The method of claim 1, wherein the primary amine is methylamine, ethylamine, isopropylamine or tert-butylamine, the secondary amine is dimethylamine, diethylamine, diisopropylamine or dibutylamine, The tertiary amine is triethylamine or tributylamine, and the sodium salt is sodium acetate 3H ₂ O, sodium hydroxide, sodium 2-ethylhexanoate or sodium bicarbonate.
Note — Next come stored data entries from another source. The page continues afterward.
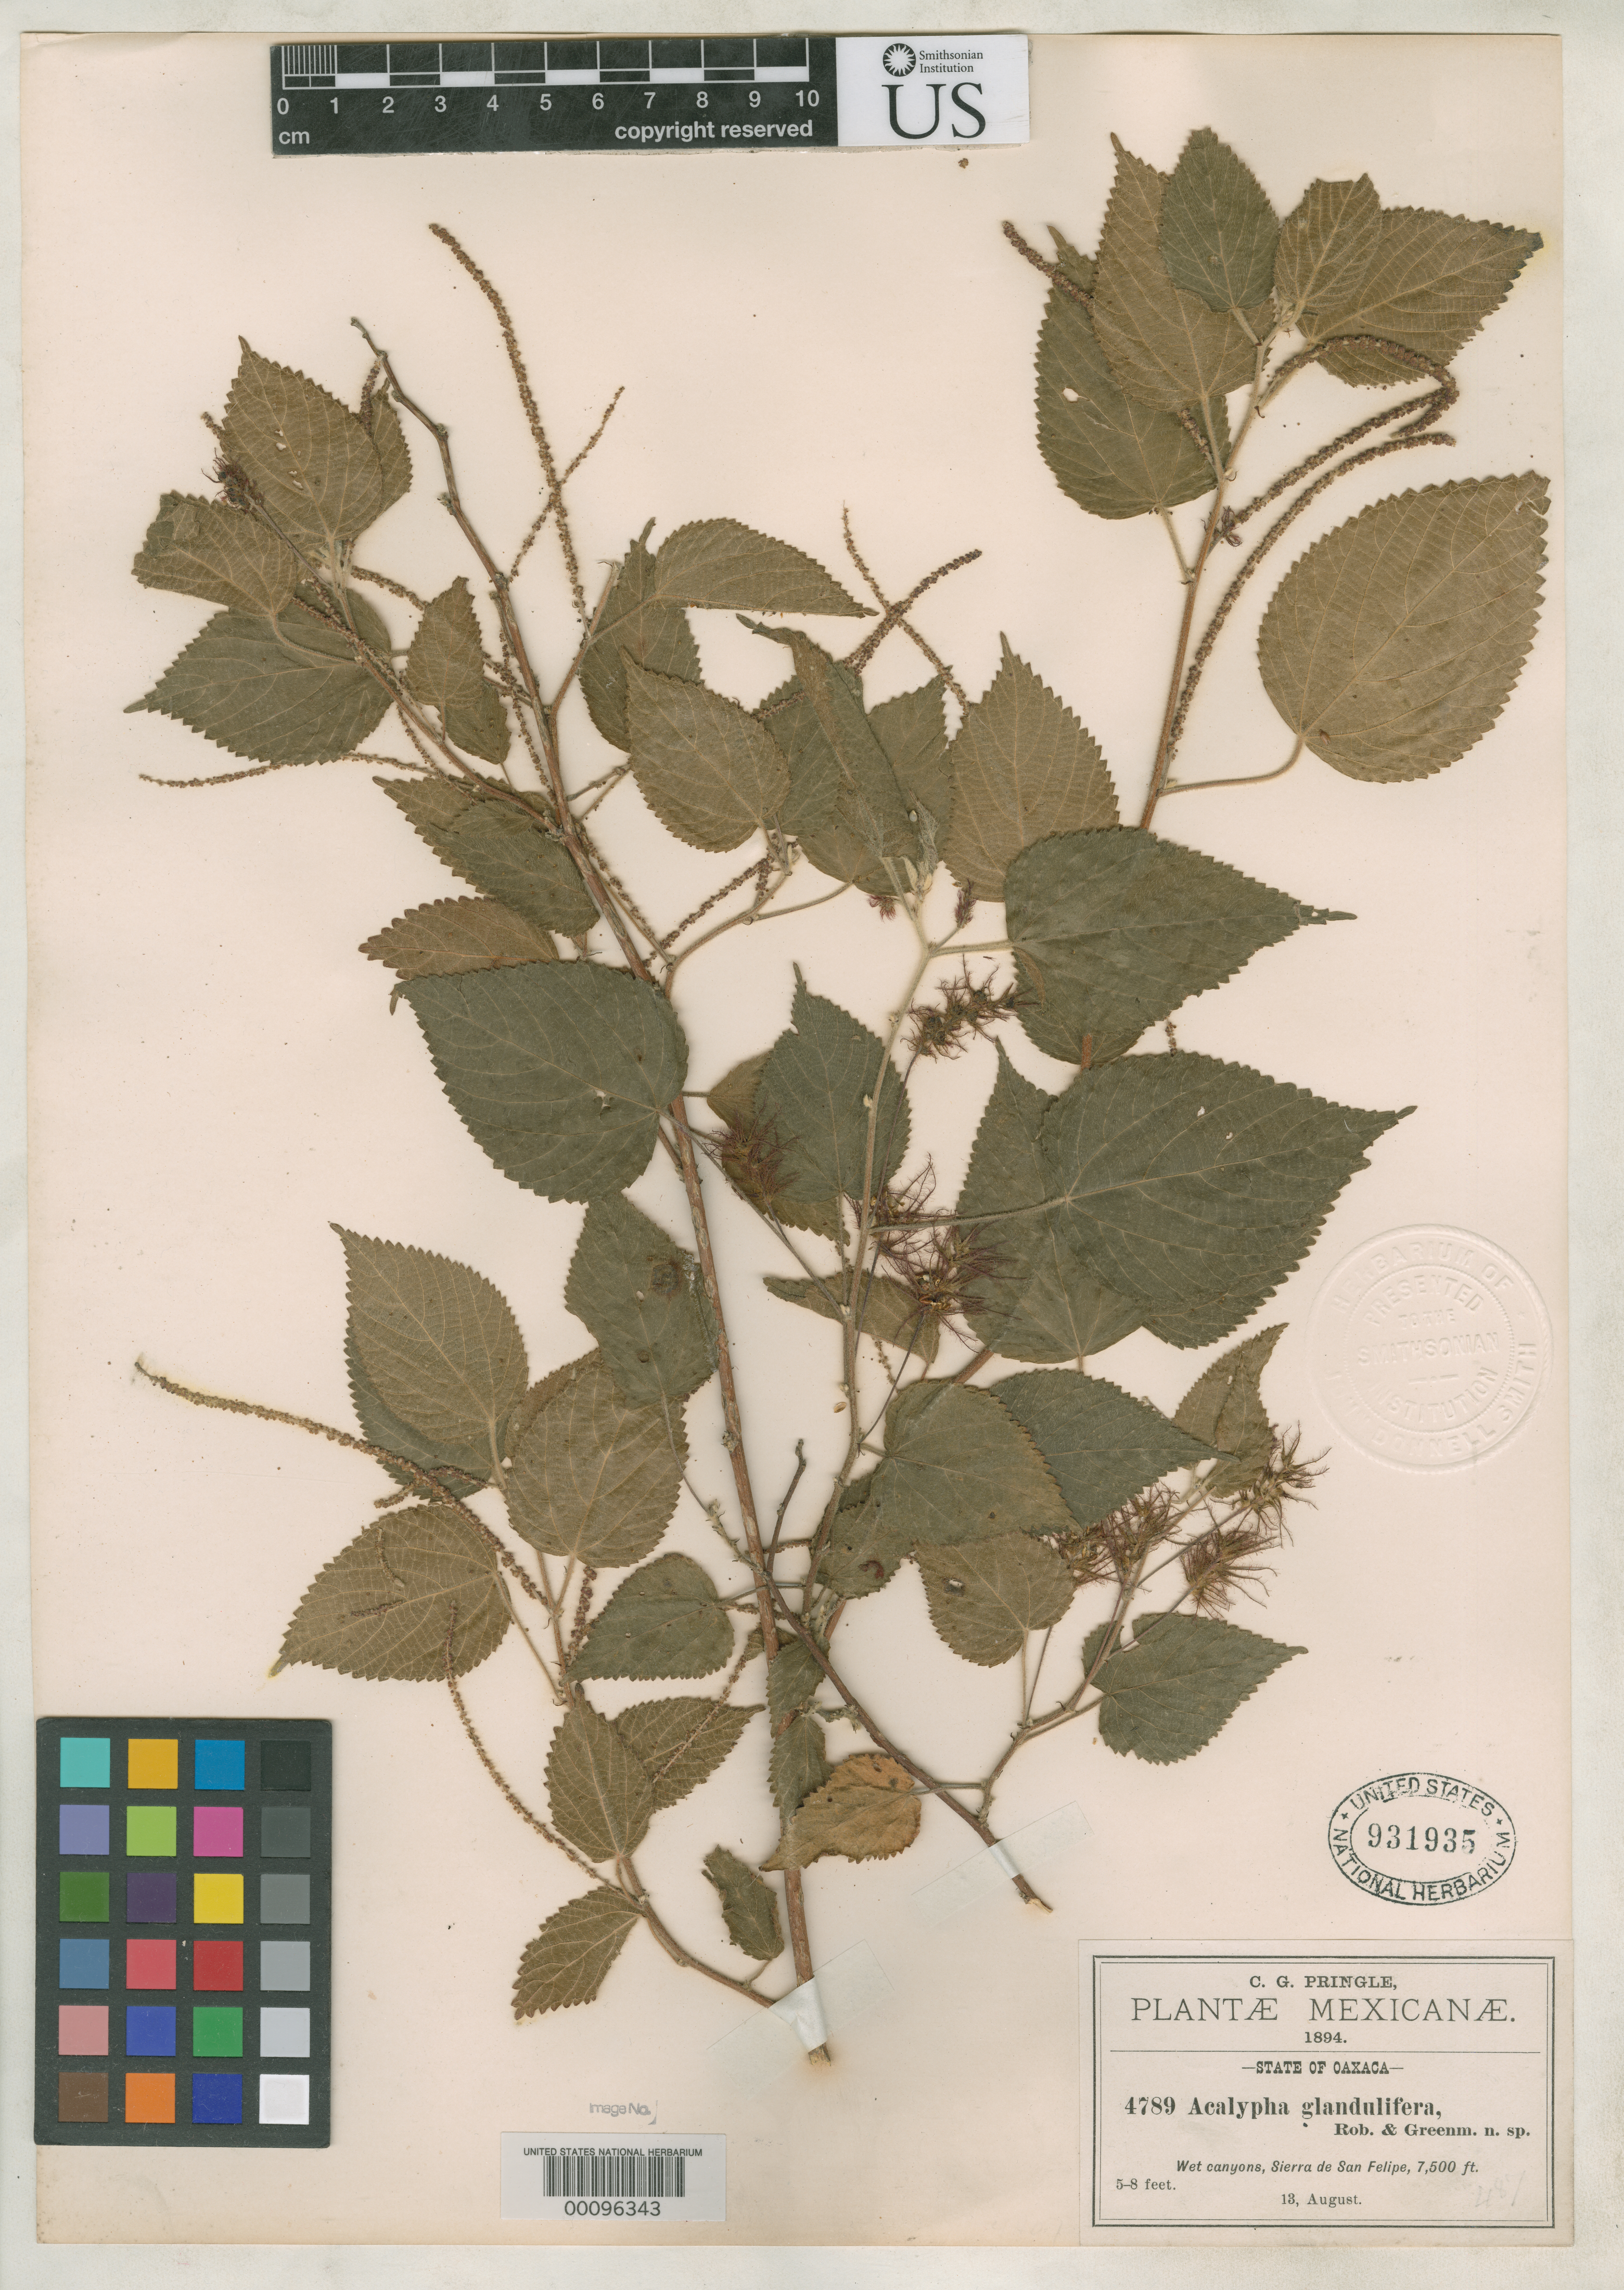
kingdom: Plantae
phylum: Tracheophyta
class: Magnoliopsida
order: Malpighiales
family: Euphorbiaceae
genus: Acalypha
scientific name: Acalypha glandulifera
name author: B.L. Rob. & Greenm.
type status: Isosyntype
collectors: C. G. Pringle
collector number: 4789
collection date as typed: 18 Aug 1894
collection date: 1894-08-18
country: Mexico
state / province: Oaxaca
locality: Sierra de San Felipe.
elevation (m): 2286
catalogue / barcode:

The method according to claim 1, wherein the sodium ion providing salt is sodium acetate.3H ₂ O, sodium hydroxide, sodium 2-ethylhexanoate or sodium bicarbonate. Using a solvent system of water, acetone and a lower alcohol, in the presence of at least one base selected from the group consisting of primary and secondary amines, the compound of formula 2 is represented by 2- (2-aminothiazole- After reacting with 1-2 equivalents of 4-yl) 2-syn-methoxyiminoacetic acid-2-benzothiazolyl thioester, a sodium ion-providing salt is added to the reaction mixture. Method for preparing sodium salt hemiheptahadide

The method of claim 4, wherein the primary amine is methylamine, ethylamine, isopropylamine or tert-butylamine, and the secondary amine is dimethylamine, diethylamine, diisopropylamine or dibutylamine. The manufacturing method to make. The method according to claim 4, wherein the sodium ion providing salt is sodium acetate.3H ₂ O, sodium hydroxide, sodium 2-ethylhexanoate or sodium bicarbonate. In a mixed solvent of water and a lower alcohol, any one of sodium acetate, 3H ₂ O, sodium hydroxide, sodium 2-ethylhexanoate or sodium bicarbonate was added to the compound of formula 2 to convert to disodium salt, and then Ceftriaxone disodium salt of formula (1), characterized by further adding and reacting 2- (2-aminothiazol-4-yl) 2-syn-methoxyiminoacetic acid-2-pyridyl thioester and acetone Method for preparing hemiheptahydrate.